| Приведенный отрывок |
════════════════
Я вошел внутрь. Сев за грязный деревянный столик, я потребовал стакан коньяку. Огненная влага обожгла меня и притушила мои нервы.
Все как-то стало тише… Легкая дремота начала одолевать меня. В этот момент скрипнула дверь. На пороге появился мой приятель-француз, мсье Дюпон.
— Алло! Что вы делаете здесь в этот час? — изумленно спросил он.
Я рассказал ему все. Он покачал головой.
— Вам надо беречь свои нервы, дорогой! Вы — артист. Это слишком сильные ощущения для вас. Берегите себя!
Он выпил рюмку коньяку и крепко пожал мне руку. Уходя, он почти столкнулся в дверях с другим моим прияте-пом, журналистом К.
— Откуда ты знаешь этого человека? — спросил меня журналист, подойдя к моему столику.
— Это мой поклонник, — нехотя отвечал я.
— А ты знаешь, кто он такой?
— Нет.
— Это Дайблер. Палач города Парижа!
Стая белых канареек, вспорхнула и вылетела из моей головы.
За границей, в эмиграции, было много наших русских актеров, но я не помню ни одного, который бы в искусстве двинулся вперед, оторвался бы от того, чему он выучился когда-то.
Мой приятель — Юра Морфесси — в свое время имел большой успех в Петербурге как исполнитель цыганских романсов. Но, попав в эмиграцию, он никак не мог сдвинуться с мертвой точки прошлого.
════════════════
| Список |
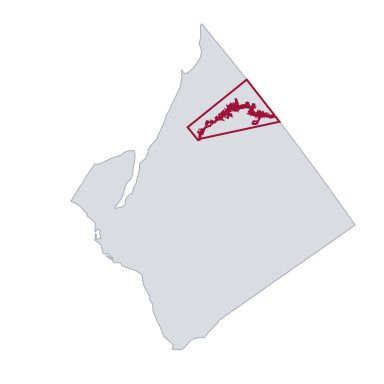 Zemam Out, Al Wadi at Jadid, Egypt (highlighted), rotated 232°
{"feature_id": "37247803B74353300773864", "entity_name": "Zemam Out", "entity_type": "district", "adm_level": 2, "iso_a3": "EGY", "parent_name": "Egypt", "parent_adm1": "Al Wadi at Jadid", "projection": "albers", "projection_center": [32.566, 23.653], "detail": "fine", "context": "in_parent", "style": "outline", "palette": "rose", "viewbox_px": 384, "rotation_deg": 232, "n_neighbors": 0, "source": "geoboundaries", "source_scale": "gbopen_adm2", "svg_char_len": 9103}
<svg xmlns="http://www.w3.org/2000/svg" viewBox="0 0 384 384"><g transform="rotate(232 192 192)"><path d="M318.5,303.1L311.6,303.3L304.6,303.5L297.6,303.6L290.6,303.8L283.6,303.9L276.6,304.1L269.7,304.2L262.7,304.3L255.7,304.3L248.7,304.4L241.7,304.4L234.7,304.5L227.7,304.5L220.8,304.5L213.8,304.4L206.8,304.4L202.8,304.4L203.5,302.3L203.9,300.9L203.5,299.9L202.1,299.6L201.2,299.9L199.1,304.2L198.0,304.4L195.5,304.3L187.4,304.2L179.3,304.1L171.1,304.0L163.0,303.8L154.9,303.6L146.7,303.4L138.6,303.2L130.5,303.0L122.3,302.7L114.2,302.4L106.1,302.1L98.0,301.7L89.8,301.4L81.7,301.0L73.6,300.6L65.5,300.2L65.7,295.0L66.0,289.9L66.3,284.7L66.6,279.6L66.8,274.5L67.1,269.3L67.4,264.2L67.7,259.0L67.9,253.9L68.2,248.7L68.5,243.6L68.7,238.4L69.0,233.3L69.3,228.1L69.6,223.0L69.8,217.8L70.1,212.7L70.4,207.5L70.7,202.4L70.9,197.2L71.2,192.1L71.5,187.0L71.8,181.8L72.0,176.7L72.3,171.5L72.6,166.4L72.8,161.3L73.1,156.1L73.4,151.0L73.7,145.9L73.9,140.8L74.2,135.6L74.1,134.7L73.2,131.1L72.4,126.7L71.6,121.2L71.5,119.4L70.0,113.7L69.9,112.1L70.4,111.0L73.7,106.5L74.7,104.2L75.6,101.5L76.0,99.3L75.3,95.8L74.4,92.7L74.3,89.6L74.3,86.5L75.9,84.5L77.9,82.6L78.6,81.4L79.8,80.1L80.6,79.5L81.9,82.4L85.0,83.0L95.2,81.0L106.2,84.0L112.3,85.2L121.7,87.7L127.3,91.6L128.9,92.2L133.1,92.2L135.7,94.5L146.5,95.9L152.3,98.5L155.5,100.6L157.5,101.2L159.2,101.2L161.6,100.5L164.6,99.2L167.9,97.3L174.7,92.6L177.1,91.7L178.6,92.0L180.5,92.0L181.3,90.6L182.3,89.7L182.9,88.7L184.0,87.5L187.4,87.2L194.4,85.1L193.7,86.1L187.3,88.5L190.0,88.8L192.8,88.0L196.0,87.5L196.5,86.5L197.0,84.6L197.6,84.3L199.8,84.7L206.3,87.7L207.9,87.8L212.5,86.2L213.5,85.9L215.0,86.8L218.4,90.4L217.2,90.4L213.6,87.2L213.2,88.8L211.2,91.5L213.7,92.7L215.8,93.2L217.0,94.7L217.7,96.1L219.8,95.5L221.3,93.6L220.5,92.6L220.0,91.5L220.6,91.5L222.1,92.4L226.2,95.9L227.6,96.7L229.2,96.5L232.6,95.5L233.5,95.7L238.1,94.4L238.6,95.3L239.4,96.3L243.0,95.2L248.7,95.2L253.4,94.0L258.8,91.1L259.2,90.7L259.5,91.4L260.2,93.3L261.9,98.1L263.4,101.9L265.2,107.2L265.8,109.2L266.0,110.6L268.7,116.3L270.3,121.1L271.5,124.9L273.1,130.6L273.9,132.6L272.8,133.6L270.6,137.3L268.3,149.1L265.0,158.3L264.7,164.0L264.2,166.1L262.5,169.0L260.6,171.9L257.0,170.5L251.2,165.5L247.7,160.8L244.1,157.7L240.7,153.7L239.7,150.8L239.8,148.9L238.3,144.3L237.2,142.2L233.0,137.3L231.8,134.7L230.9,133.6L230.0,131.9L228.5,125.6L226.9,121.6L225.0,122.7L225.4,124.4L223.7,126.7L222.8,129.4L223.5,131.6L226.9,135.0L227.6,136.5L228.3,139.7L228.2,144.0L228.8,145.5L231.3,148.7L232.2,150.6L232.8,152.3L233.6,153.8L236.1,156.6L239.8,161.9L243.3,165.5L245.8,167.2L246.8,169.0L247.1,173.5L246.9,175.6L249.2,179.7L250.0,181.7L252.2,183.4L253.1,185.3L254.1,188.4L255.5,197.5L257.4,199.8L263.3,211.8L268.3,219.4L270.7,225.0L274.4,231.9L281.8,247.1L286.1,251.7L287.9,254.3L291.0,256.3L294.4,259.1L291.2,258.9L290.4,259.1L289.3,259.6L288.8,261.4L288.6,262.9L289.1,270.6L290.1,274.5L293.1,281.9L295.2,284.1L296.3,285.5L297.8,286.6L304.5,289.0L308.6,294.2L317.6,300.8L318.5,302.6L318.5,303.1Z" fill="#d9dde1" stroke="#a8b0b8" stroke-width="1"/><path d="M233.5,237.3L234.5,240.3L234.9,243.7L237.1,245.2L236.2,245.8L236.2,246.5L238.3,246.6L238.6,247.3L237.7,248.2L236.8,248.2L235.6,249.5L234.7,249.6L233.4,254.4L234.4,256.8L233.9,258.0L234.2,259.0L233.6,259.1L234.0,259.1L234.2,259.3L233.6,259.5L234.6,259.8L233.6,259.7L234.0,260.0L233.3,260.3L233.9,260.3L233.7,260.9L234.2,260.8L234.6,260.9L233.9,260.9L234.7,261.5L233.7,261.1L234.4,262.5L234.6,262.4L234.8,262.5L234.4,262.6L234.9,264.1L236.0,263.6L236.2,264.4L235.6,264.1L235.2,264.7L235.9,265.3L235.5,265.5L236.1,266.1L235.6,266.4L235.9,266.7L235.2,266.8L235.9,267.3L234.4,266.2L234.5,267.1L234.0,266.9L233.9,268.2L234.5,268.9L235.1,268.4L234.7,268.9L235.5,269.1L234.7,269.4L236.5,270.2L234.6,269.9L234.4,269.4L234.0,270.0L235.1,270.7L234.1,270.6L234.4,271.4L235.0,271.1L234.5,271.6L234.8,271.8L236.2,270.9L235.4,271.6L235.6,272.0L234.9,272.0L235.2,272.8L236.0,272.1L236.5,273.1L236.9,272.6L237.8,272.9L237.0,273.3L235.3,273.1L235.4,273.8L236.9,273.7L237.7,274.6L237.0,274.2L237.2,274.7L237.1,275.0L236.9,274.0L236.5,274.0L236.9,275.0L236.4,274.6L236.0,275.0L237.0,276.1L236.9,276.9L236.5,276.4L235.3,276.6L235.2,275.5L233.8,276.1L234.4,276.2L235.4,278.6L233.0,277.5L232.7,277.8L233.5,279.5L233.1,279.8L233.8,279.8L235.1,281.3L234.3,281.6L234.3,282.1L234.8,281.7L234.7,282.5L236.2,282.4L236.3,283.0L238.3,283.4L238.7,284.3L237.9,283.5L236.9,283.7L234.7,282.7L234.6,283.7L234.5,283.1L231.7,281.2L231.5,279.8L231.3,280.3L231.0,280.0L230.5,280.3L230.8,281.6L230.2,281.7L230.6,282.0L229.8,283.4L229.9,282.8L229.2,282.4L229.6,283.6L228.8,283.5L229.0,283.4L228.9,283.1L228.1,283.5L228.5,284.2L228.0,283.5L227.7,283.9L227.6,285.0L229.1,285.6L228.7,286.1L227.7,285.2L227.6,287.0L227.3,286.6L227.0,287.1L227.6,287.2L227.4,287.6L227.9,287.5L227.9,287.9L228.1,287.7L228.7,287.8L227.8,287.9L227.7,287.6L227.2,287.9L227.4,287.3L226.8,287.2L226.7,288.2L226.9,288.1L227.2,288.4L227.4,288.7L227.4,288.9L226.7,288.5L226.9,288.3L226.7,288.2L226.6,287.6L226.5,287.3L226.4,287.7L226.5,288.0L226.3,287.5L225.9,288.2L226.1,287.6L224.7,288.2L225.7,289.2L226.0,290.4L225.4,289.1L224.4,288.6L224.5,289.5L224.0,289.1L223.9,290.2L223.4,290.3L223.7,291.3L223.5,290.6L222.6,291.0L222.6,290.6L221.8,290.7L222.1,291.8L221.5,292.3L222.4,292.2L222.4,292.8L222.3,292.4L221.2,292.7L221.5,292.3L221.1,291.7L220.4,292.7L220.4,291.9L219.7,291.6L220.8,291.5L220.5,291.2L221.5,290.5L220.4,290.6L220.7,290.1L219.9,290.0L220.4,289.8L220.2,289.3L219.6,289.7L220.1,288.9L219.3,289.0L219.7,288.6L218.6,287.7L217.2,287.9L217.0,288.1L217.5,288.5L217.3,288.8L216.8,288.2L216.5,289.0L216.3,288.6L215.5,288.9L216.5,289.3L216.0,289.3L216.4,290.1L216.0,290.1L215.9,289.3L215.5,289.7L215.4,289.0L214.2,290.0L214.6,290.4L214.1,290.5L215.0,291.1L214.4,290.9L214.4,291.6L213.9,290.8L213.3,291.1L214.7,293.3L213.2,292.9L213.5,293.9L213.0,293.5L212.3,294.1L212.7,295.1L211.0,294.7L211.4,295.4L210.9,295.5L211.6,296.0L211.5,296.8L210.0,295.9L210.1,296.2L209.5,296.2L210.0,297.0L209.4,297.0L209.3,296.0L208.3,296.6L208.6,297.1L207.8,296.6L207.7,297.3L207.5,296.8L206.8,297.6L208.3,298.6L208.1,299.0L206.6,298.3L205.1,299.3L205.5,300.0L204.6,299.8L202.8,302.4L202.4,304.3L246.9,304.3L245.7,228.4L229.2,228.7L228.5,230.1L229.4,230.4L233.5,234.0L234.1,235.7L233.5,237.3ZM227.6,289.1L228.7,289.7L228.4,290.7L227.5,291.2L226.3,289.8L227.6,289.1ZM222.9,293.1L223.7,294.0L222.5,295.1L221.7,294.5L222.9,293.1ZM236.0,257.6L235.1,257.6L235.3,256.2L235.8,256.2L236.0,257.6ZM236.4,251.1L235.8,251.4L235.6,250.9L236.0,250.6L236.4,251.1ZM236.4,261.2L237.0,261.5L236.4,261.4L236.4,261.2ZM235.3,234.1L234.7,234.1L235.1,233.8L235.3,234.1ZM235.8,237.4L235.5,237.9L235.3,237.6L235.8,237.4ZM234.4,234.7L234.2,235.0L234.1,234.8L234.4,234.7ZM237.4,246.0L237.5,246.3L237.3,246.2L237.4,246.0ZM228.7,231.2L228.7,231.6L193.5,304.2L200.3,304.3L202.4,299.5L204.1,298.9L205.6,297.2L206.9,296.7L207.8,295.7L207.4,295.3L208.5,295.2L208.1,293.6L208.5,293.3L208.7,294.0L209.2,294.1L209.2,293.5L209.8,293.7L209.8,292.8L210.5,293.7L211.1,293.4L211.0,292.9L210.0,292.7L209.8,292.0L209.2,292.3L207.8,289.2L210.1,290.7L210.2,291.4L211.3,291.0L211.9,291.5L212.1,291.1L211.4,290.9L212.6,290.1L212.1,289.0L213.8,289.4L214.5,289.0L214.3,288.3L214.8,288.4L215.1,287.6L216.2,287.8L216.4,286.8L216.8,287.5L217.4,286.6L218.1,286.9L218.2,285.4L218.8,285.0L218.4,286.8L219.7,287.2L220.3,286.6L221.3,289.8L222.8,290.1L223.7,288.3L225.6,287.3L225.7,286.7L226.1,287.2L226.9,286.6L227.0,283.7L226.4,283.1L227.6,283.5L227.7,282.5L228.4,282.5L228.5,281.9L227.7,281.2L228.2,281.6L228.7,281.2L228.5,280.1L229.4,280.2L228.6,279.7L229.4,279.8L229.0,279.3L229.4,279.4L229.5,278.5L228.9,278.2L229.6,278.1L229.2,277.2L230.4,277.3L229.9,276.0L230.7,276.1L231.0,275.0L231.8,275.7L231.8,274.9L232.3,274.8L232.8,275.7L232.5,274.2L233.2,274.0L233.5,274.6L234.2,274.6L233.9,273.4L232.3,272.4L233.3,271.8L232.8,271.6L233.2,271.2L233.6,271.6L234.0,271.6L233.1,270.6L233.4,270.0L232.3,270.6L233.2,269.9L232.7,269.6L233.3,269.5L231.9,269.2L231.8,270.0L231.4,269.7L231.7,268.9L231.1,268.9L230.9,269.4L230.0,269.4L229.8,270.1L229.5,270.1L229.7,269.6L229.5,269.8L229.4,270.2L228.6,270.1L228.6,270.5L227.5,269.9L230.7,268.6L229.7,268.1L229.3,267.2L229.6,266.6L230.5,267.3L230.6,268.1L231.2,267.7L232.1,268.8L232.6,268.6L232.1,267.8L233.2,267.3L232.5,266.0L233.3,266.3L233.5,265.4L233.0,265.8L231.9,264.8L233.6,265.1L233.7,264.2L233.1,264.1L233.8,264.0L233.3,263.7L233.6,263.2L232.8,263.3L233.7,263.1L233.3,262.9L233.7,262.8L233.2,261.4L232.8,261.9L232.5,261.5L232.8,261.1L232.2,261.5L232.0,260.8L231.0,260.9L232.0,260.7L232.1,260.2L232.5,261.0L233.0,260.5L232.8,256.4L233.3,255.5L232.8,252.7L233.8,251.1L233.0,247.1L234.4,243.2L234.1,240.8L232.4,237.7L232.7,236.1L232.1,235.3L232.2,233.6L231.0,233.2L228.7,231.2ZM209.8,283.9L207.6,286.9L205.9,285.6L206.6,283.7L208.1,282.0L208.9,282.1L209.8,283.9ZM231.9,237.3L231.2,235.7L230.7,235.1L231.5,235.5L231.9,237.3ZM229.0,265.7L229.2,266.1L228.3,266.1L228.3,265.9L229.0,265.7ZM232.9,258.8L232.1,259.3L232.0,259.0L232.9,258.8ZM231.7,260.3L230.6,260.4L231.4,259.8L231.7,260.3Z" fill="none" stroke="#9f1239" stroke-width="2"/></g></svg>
════════════════
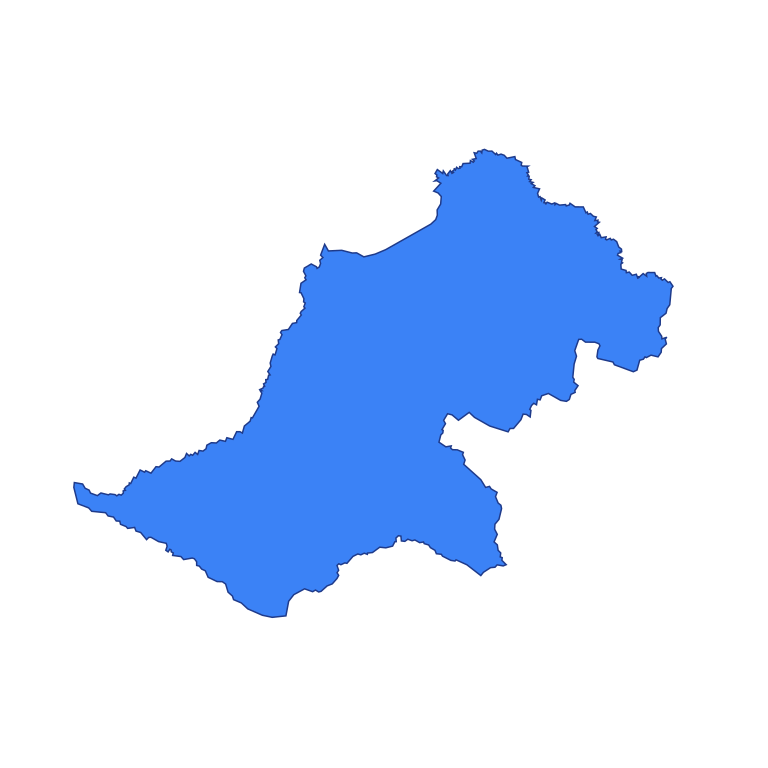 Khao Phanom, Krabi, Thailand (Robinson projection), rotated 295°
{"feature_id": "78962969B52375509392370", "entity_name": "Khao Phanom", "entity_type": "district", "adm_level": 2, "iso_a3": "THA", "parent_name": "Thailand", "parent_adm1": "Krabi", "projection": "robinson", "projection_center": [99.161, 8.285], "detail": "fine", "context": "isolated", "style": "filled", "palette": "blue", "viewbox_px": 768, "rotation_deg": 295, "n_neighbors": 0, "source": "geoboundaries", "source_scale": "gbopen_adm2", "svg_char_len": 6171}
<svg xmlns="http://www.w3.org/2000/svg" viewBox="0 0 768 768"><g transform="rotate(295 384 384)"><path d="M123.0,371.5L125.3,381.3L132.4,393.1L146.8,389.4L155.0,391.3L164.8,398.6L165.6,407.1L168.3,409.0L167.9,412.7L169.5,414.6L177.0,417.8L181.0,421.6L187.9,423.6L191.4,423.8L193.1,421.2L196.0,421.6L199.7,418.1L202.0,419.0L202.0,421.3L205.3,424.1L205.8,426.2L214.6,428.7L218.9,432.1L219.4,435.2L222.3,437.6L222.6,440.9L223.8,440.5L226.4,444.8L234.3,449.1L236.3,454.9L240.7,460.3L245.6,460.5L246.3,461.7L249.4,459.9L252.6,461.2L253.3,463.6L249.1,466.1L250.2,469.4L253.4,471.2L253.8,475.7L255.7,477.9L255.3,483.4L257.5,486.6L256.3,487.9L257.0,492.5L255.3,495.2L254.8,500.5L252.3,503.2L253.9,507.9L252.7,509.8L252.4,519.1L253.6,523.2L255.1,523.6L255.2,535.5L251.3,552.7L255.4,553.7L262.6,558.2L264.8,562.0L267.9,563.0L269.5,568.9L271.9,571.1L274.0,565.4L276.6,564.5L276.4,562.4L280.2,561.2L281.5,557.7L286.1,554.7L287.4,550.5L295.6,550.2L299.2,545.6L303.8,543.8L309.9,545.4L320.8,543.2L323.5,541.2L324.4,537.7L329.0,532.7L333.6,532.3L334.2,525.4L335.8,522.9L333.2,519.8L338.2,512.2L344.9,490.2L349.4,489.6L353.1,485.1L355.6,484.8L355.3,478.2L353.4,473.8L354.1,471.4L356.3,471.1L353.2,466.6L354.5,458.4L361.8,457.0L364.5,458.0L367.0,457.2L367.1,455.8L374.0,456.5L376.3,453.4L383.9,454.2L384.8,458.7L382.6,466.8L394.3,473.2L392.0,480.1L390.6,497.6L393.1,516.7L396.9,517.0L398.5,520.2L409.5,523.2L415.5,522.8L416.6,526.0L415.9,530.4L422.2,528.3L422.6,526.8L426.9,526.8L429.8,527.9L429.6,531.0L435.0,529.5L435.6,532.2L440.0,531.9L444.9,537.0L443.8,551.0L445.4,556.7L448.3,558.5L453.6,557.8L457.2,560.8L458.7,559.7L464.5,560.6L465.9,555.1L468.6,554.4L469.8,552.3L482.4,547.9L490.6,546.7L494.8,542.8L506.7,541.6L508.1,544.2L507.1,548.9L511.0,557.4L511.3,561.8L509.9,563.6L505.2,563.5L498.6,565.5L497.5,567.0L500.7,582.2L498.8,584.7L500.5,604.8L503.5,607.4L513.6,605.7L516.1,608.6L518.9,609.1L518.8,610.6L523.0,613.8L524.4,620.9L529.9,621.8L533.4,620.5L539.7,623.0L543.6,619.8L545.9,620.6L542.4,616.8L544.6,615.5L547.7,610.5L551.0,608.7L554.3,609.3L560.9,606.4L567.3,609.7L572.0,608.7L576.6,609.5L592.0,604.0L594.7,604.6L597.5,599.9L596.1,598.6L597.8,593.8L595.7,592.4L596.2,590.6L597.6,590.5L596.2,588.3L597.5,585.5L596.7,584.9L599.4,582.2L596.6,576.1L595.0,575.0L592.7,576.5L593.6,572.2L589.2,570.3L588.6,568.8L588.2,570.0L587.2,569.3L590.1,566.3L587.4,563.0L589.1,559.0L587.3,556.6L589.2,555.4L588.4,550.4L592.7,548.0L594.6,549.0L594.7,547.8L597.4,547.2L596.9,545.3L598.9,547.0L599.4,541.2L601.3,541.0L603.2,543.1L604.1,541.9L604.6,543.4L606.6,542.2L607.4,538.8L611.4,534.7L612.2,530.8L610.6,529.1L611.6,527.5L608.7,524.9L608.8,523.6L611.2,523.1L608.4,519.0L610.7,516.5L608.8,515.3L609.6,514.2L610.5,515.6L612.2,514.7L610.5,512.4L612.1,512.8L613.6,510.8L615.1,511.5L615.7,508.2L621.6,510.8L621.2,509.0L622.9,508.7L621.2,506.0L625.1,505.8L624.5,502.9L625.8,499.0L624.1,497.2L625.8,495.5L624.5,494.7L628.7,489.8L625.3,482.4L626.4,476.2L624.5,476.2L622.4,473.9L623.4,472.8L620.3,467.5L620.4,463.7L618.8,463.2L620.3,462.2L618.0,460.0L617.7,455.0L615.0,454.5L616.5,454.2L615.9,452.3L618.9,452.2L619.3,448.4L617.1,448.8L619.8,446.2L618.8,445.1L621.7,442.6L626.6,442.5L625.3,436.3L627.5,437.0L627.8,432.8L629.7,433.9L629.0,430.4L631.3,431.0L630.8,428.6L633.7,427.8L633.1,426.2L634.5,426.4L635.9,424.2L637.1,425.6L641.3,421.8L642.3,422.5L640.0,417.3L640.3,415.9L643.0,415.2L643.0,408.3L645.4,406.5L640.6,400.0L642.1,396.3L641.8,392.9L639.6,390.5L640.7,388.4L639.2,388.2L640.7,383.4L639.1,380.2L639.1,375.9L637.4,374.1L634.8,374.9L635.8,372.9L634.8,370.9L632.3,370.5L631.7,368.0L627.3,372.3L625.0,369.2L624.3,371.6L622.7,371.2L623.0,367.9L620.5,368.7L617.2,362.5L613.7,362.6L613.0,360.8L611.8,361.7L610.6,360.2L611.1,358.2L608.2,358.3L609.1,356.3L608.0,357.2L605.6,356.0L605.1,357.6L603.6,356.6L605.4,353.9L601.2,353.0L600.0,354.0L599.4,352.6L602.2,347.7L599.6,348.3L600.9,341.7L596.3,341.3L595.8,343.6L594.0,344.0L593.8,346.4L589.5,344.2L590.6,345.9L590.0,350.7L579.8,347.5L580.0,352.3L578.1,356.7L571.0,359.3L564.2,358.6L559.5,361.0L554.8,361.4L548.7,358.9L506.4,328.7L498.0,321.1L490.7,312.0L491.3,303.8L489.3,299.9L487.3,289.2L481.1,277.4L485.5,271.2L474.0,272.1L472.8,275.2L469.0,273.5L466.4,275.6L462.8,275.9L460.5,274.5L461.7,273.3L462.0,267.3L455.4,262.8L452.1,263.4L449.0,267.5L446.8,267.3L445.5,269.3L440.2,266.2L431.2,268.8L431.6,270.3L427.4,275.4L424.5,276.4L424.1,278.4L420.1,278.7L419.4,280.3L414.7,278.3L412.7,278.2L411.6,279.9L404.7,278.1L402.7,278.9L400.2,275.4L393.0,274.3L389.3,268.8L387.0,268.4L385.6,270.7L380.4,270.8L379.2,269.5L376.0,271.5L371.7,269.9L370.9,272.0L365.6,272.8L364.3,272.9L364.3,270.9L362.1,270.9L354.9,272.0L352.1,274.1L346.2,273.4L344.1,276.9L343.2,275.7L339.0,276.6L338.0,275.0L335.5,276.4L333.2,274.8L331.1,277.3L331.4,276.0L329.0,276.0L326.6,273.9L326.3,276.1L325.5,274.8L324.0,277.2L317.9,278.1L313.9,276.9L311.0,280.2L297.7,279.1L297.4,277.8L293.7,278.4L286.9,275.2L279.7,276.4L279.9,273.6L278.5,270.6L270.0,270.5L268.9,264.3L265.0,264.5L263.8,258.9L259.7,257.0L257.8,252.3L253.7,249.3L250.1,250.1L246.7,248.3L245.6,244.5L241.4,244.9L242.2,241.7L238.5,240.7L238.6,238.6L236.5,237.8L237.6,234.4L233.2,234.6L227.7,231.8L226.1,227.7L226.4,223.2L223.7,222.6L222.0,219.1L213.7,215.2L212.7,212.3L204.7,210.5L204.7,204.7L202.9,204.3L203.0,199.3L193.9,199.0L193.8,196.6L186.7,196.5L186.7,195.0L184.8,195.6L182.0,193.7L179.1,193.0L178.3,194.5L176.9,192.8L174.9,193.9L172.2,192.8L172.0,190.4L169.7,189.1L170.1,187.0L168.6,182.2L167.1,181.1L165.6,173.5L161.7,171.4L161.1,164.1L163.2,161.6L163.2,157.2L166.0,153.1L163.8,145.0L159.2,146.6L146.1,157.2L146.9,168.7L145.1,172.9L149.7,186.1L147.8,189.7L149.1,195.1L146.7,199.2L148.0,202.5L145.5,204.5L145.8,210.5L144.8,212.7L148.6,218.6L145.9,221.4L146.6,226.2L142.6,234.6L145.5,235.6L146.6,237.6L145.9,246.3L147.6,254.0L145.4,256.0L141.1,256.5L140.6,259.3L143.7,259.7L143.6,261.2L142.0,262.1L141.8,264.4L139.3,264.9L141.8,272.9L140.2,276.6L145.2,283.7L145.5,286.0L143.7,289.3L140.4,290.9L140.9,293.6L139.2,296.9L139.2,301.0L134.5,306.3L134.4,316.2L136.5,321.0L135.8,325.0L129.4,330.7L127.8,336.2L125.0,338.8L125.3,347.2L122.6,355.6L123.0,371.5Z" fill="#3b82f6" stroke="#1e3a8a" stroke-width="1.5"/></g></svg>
════════════════
| Задание |
Напишите продолжение воспоминаний о жизни в эмиграции, начав сразу после последнего предложения.

| Ответ |
— Гони, ямщик!
— Ямщик, не гони лошадей!
— Песня ямщика!
— Ну быстрей летите, кони!
— Гай-да тройка!
— Эй, ямщик, гони-ка к Яру! и т. д.
— Юра, — говорил я ему, — слезай ты, радиБога, с этих троек… Ведь их уже давно и в помине нет. Кругом асфальт. Снег в Москве убирают машины…
Куда там! Он и слышать не хотел. И меня он откровенно презирал за мои песни, в которых, по его выражению, ни черта нельзя было понять. И ненавидел моих поклонников. В остальном мы с ним были как будто в неплохих отношениях. Я всегда по-товарищески устраивал и рекомендовал его в те места, где пел сам, и часто мы выступали в одном и том же учреждении. Как только во время своего выступления я открывал рот, он вставал и демонстративно выходил из зала. При нем нельзя было даже говорить о моем творчестве, а уж тем более хвалить меня. Помню, однажды в «Эрмитаж», где я пел, пришел Федор Иванович Шаляпин с инженером Махониным (который изобрел какой-то «карбурант» — нечто вроде синтетического бензина), богатым и неглупым человеком. Федор Иванович заказал себе солянку с расстегаями и ждал, пока ее приготовят. Увидев Шаляпина, я отчаянно перетрусил: петь в его присутствии у меня не хватило бы наглости — поэтому я убежал и спрятался, извините за выражение, в туалете. Каков же был мой ужас, когда открылась дверь и Федор Иванович громовым голосом сказал:
— А! Вот вы куда от меня спрятались! Нет, дорогой, дудки! Пожалуйте петь! Я из-за вас сюда приехал!
Юра стоял тут же и видел эту сцену. Он позеленел. А Федор Иванович бесцеремонно взял меня за руку и повел на эстраду. Что было делать? Пришлось петь.
Первой песней моей было «Письмо Есенина», «До свиданья, друг мой, до свиданья!», написанное в том году.
Шаляпин слушал и… вытирал слезы платком (клянусь вам, что это не актерское бахвальство, а чистая правда). Инженер Махонин сказал ему (так, что я слышал):
— Федор Иванович, солянка остынет.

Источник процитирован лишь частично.